23.07.2025 Frontiers Journals

Metformin is a widely used first-line therapy for type 2 diabetes, and studies increasingly point to its protective effects on the kidney. However, the mechanisms underlying metformin’s renal benefits, especially how it acts in different anatomical regions of the kidney, have remained unclear.
A recent study, published in Life Metabolism, employed cutting-edge spatial multi-omics to produce the first detailed map of how metformin modulates metabolism and protein expression across different zones of the diabetic kidney. Their findings offer key insight into how metformin works at the molecular level and provide a new framework for region-targeted therapy in diabetic nephropathy (DN).
Using MALDI mass spectrometry imaging (MALDI-MSI), the team profiled metabolic changes in diabetic mouse kidneys and found eight spatially distinct metabolites linked to DN severity (Figure 1). These include NADH, p-cresol sulfate, and inosinic acid, which were enriched in pathways such as purine metabolism, steroid hormone synthesis, and CoA biosynthesis. The changes were region-specific, appearing differently in the cortex, outer medulla, and inner medulla of the kidney. Strikingly, metformin treatment shifted these spatial metabolic signatures toward normal in a zone-specific fashion. It boosted levels of protective metabolites, like inosinic acid and NADH, in certain regions, while suppressing harmful ones like p-cresol sulfate elsewhere. This suggests that metformin does not act uniformly throughout the kidney but rather fine-tunes function precisely by zone.
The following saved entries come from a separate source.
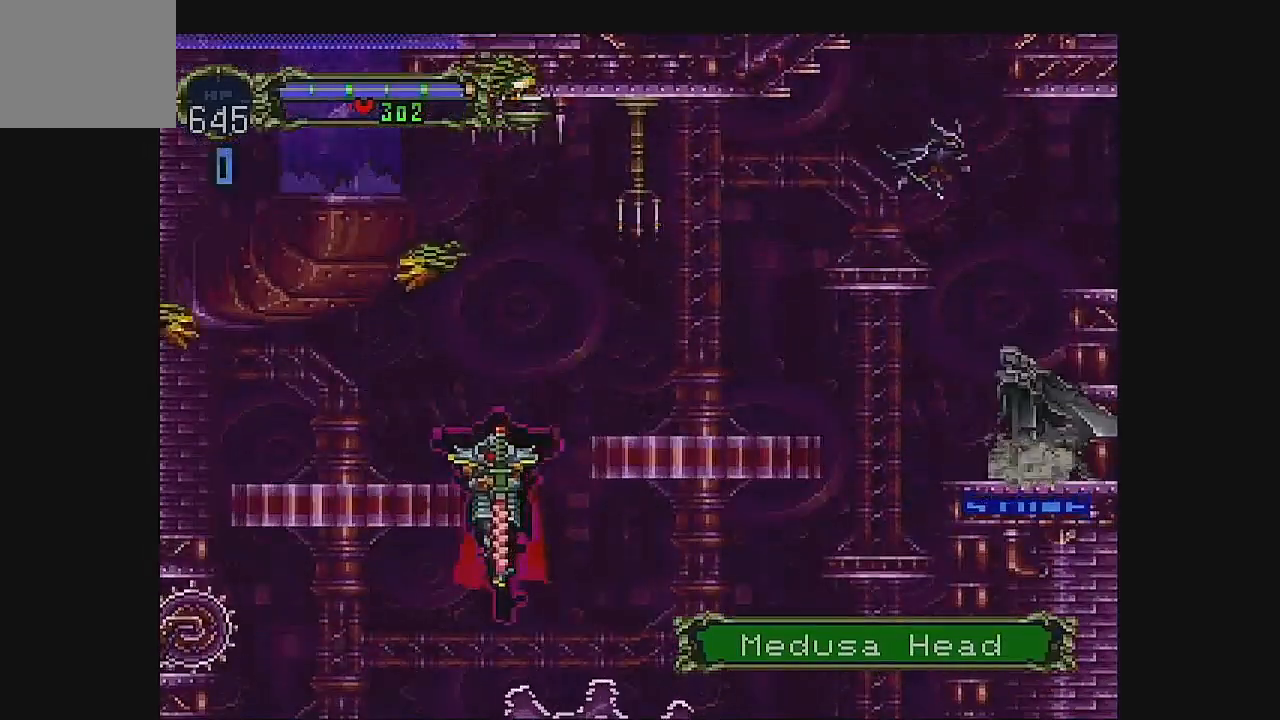
{"buttons": ["DPAD_LEFT"], "left_stick": "center", "events": [[167, "DPAD_LEFT", "up"], [267, "DPAD_LEFT", "down"], [400, "DPAD_LEFT", "up"], [467, "DPAD_LEFT", "down"]]}
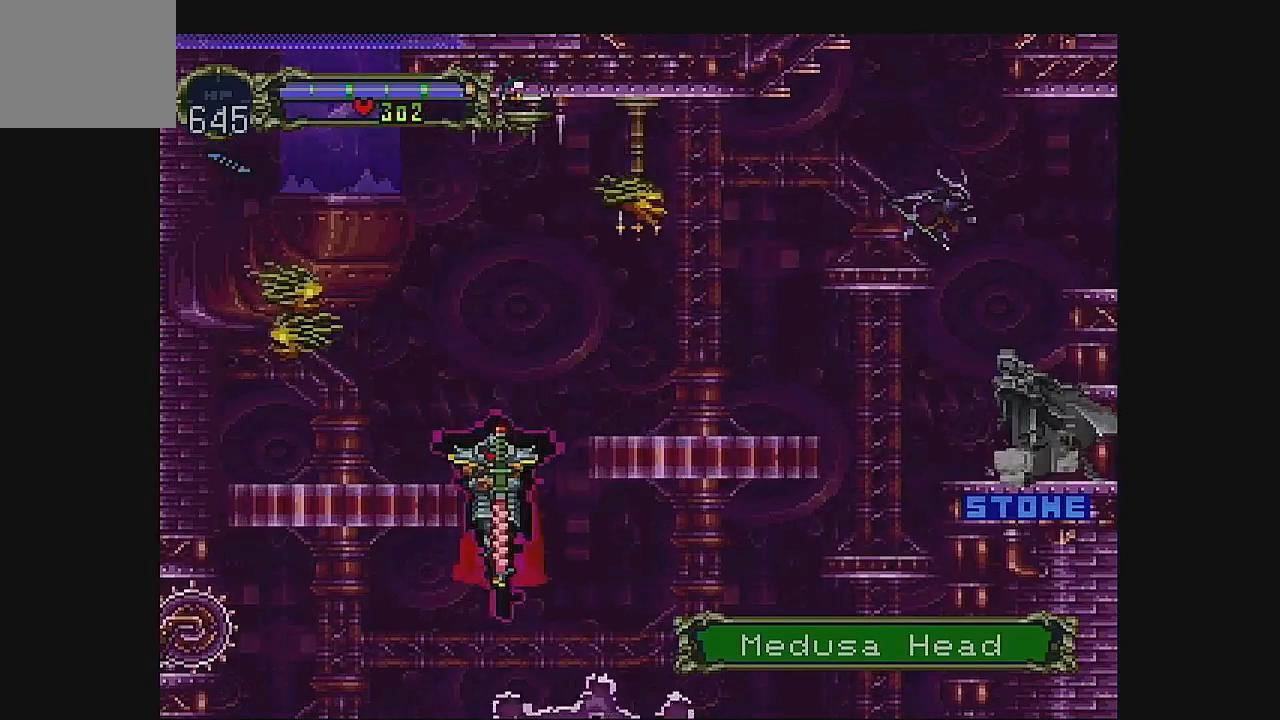
{"buttons": [], "left_stick": "center", "events": [[500, "DPAD_LEFT", "up"]]}
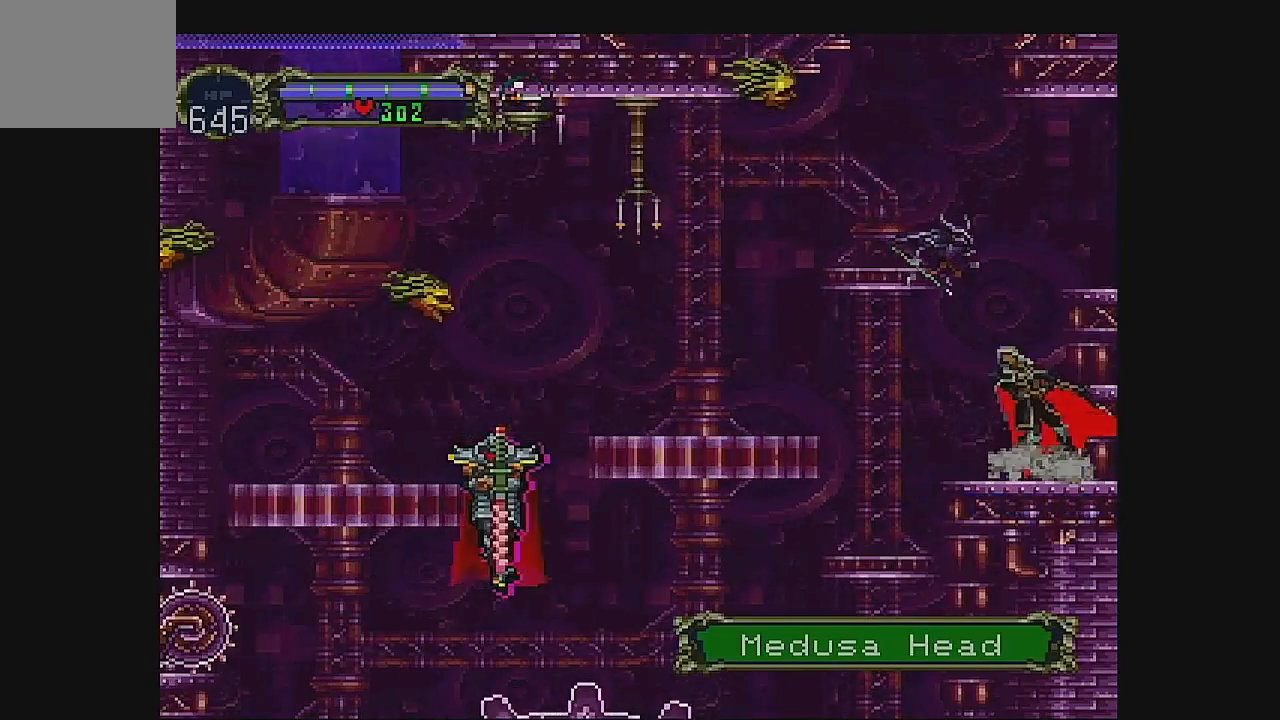
{"buttons": ["DPAD_LEFT"], "left_stick": "center", "events": [[67, "DPAD_LEFT", "down"], [200, "DPAD_LEFT", "up"], [267, "DPAD_LEFT", "down"]]}
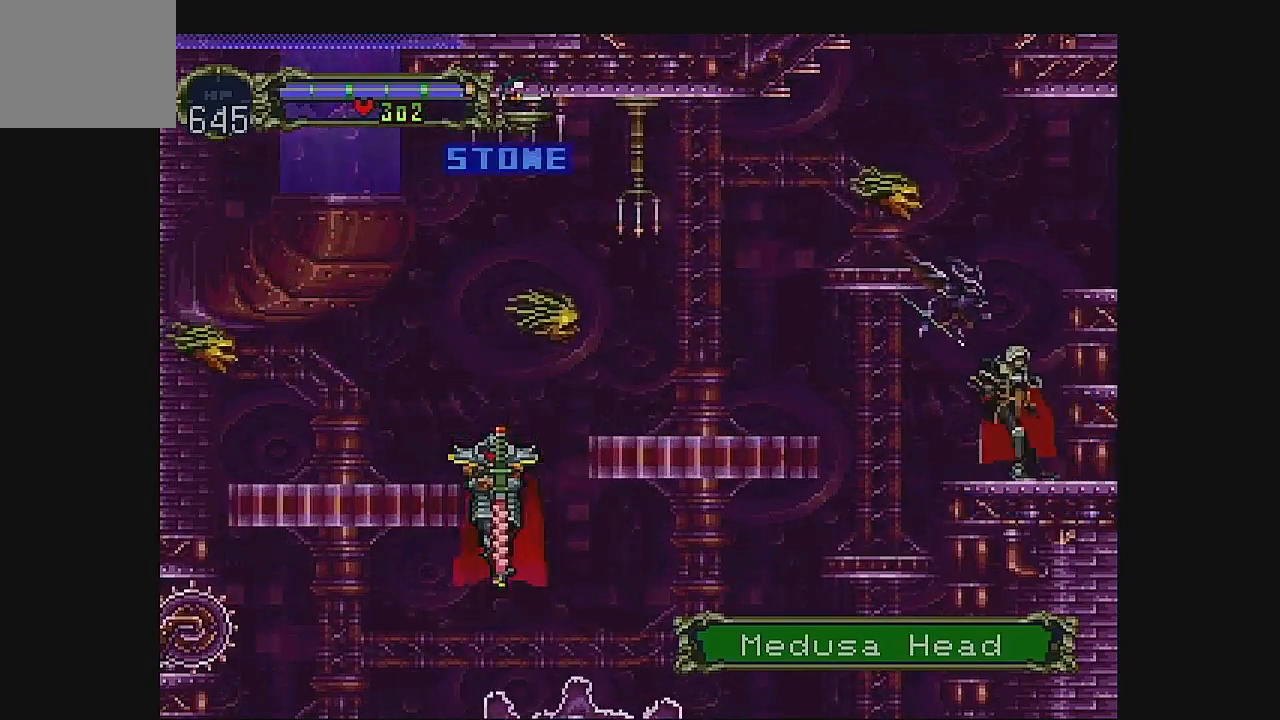
{"buttons": ["DPAD_DOWN"], "left_stick": "center", "events": [[33, "DPAD_LEFT", "up"], [67, "DPAD_LEFT", "down"], [267, "A", "down"], [400, "A", "up"], [433, "DPAD_LEFT", "up"], [500, "DPAD_DOWN", "down"]]}
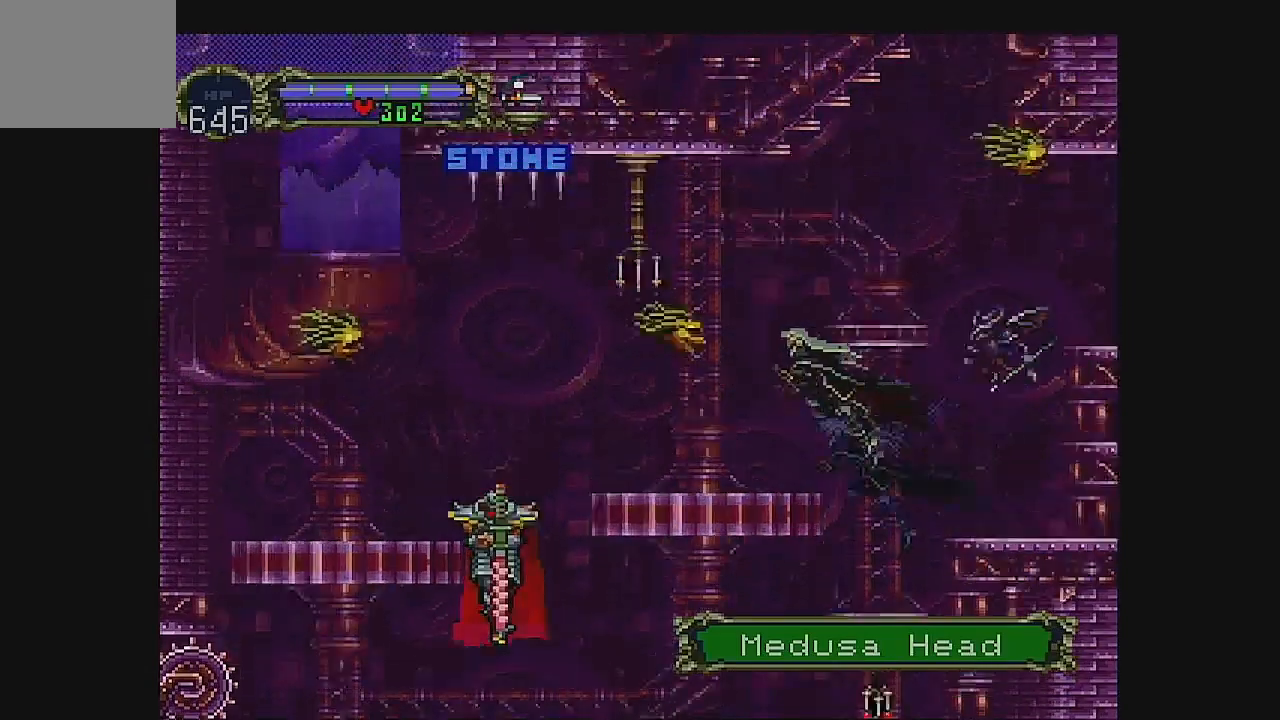
{"buttons": ["A", "DPAD_LEFT"], "left_stick": "center", "events": [[133, "DPAD_DOWN", "up"], [333, "A", "down"], [367, "DPAD_LEFT", "down"]]}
Proteomic analysis further revealed that Nphs2, a key protein involved in kidney filtration, was a top metformin-responsive target. Through network modeling and co-expression analysis, the researchers found that distinct kidney regions were associated with unique protein modules and pathways ranging from insulin signaling to purine and CoA metabolism. The study also demonstrated that metformin significantly improved blood glucose, insulin resistance, and kidney pathology in diabetic mice. At the cellular level, it inhibited IL-17 expression and upregulated Nphs2, supporting its anti-inflammatory and nephroprotective roles.
This study for the first time to integrate spatial metabolomics and proteomics to decode metformin’s effects in diabetic kidney disease. By mapping how metformin works region by region, the study has laid a foundation for future interventions that could target metabolic dysfunctions in specific kidney compartments.
DOI:https://doi.org/10.1093/lifemeta/loaf019
Reference: Shi Qiu et al. (2025). Spatially segregated multiomics decodes metformin-mediated functional-specific metabolic characteristics in diabetic kidney disease. Life Metabolism. https://doi.org/10.1093/lifemeta/loaf019.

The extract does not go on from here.